Exercise aim: Identify every line in the listing below that contains the word "most", and copy each of those lines.

════════

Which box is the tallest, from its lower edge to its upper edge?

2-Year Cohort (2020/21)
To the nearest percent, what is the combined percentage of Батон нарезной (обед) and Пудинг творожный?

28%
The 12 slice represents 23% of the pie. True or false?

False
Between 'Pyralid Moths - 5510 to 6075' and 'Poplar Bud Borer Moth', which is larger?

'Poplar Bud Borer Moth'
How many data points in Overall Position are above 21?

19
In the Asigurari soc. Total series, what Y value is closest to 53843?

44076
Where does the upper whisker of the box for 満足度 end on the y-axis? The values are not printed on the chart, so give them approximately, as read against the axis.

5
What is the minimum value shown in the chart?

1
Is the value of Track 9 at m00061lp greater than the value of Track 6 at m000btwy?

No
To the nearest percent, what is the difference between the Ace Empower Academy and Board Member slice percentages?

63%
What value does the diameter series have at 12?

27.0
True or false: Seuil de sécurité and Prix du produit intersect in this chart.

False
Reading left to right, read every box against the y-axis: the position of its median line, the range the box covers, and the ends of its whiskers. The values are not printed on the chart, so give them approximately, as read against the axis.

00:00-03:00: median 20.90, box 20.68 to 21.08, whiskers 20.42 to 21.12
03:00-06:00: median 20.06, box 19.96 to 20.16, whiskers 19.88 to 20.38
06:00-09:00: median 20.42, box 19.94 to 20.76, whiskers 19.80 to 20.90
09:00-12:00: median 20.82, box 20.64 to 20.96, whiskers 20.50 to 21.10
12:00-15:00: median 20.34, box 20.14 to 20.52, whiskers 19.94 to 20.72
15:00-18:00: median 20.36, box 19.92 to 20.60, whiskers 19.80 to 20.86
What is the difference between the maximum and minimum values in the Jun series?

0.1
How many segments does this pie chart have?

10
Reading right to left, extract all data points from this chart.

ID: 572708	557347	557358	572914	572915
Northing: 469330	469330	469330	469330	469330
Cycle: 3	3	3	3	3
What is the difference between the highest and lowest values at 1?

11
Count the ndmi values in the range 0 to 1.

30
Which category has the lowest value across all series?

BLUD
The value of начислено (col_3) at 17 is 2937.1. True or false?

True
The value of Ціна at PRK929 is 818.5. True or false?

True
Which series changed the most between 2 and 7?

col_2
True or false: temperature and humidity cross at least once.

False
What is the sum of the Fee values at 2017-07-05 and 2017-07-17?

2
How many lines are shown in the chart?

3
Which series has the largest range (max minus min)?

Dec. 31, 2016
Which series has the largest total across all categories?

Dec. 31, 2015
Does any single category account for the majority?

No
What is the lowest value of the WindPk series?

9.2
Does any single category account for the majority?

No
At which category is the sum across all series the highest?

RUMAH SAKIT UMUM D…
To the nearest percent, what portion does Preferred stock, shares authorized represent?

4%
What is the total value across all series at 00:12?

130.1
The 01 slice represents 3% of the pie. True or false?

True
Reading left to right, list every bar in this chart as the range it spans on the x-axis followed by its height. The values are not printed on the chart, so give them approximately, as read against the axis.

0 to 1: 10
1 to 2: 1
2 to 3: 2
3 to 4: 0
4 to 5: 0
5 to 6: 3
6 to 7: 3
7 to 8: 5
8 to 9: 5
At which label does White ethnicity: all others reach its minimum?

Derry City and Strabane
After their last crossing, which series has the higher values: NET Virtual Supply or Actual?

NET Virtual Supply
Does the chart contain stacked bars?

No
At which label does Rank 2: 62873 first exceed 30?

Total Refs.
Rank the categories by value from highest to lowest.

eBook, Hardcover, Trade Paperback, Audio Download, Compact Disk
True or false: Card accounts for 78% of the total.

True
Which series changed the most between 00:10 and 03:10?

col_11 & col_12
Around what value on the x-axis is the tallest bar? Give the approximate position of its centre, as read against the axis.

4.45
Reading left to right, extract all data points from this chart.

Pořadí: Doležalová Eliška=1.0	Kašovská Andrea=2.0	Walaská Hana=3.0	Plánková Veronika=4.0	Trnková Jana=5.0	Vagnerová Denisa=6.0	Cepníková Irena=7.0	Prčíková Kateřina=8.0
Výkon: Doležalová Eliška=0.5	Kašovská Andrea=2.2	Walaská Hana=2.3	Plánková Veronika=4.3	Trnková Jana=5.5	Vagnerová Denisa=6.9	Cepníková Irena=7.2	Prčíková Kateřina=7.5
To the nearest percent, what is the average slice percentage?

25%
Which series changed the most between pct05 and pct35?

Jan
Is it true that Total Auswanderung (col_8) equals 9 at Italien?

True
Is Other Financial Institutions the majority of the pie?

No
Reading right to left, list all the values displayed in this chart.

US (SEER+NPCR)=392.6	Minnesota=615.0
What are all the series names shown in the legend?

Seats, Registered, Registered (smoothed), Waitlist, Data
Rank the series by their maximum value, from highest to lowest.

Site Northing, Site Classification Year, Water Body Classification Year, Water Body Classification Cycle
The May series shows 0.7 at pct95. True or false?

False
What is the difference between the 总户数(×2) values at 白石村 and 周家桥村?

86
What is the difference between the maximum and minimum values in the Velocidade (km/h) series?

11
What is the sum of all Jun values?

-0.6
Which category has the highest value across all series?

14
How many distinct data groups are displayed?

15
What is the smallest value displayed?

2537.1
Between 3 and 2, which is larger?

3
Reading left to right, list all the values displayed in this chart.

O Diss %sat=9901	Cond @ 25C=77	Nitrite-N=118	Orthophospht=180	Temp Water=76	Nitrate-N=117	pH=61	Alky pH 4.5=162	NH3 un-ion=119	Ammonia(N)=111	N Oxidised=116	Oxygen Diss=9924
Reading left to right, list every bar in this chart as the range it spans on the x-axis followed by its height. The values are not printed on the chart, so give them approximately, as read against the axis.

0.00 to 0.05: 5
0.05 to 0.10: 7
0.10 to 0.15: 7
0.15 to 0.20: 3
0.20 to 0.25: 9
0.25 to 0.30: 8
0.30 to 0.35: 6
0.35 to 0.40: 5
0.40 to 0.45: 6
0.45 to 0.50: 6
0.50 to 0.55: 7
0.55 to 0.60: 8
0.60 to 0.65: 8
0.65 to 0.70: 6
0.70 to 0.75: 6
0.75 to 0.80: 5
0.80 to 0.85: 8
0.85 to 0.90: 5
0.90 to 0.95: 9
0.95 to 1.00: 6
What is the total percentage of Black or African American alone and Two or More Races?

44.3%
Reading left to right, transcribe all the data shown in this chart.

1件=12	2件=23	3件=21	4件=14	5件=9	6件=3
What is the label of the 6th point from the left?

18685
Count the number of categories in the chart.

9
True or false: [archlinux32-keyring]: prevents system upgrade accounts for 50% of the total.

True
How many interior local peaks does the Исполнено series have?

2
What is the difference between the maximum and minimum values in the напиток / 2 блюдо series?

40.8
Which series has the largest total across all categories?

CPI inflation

════════

Exercise output:
Which series changed the most between 2 and 7?
Which series changed the most between 00:10 and 03:10?
Which series changed the most between pct05 and pct35?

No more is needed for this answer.